#### What to produce:
Only those lines running from the line that contains "Bitcoin Gold Explorer" through the end of the material are to be written out, each exactly as shown.

#### Provided data:

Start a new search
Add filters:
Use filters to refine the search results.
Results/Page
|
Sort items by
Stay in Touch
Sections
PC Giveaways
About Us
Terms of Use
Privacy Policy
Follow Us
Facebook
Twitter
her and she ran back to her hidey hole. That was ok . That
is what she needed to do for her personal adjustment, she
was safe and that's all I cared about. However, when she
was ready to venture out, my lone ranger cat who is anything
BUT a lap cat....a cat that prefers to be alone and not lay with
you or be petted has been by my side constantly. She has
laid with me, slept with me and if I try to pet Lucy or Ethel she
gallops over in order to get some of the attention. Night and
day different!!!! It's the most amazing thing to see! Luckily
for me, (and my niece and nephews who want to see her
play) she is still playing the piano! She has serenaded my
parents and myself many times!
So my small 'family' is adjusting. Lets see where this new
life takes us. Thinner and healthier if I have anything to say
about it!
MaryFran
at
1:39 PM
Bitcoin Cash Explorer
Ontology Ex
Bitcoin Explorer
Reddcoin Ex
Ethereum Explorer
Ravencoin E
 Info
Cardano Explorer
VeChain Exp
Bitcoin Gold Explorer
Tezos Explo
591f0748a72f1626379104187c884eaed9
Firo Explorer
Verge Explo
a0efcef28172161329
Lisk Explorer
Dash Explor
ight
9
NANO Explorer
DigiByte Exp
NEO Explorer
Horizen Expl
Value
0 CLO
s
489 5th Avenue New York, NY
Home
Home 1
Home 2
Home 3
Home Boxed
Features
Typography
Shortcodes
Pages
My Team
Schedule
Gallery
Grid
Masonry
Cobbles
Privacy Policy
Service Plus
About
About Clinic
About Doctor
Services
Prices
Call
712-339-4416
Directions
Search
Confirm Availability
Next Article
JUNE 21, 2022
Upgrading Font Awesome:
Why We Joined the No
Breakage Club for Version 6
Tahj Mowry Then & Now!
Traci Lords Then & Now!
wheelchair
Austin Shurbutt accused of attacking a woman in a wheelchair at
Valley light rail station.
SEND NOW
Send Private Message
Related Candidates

#### Exercise output:
Bitcoin Gold Explorer
Tezos Explo
591f0748a72f1626379104187c884eaed9
Firo Explorer
Verge Explo
a0efcef28172161329
Lisk Explorer
Dash Explor
ight
9
NANO Explorer
DigiByte Exp
NEO Explorer
Horizen Expl
Value
0 CLO
s
489 5th Avenue New York, NY
Home
Home 1
Home 2
Home 3
Home Boxed
Features
Typography
Shortcodes
Pages
My Team
Schedule
Gallery
Grid
Masonry
Cobbles
Privacy Policy
Service Plus
About
About Clinic
About Doctor
Services
Prices
Call
712-339-4416
Directions
Search
Confirm Availability
Next Article
JUNE 21, 2022
Upgrading Font Awesome:
Why We Joined the No
Breakage Club for Version 6
Tahj Mowry Then & Now!
Traci Lords Then & Now!
wheelchair
Austin Shurbutt accused of attacking a woman in a wheelchair at
Valley light rail station.
SEND NOW
Send Private Message
Related Candidates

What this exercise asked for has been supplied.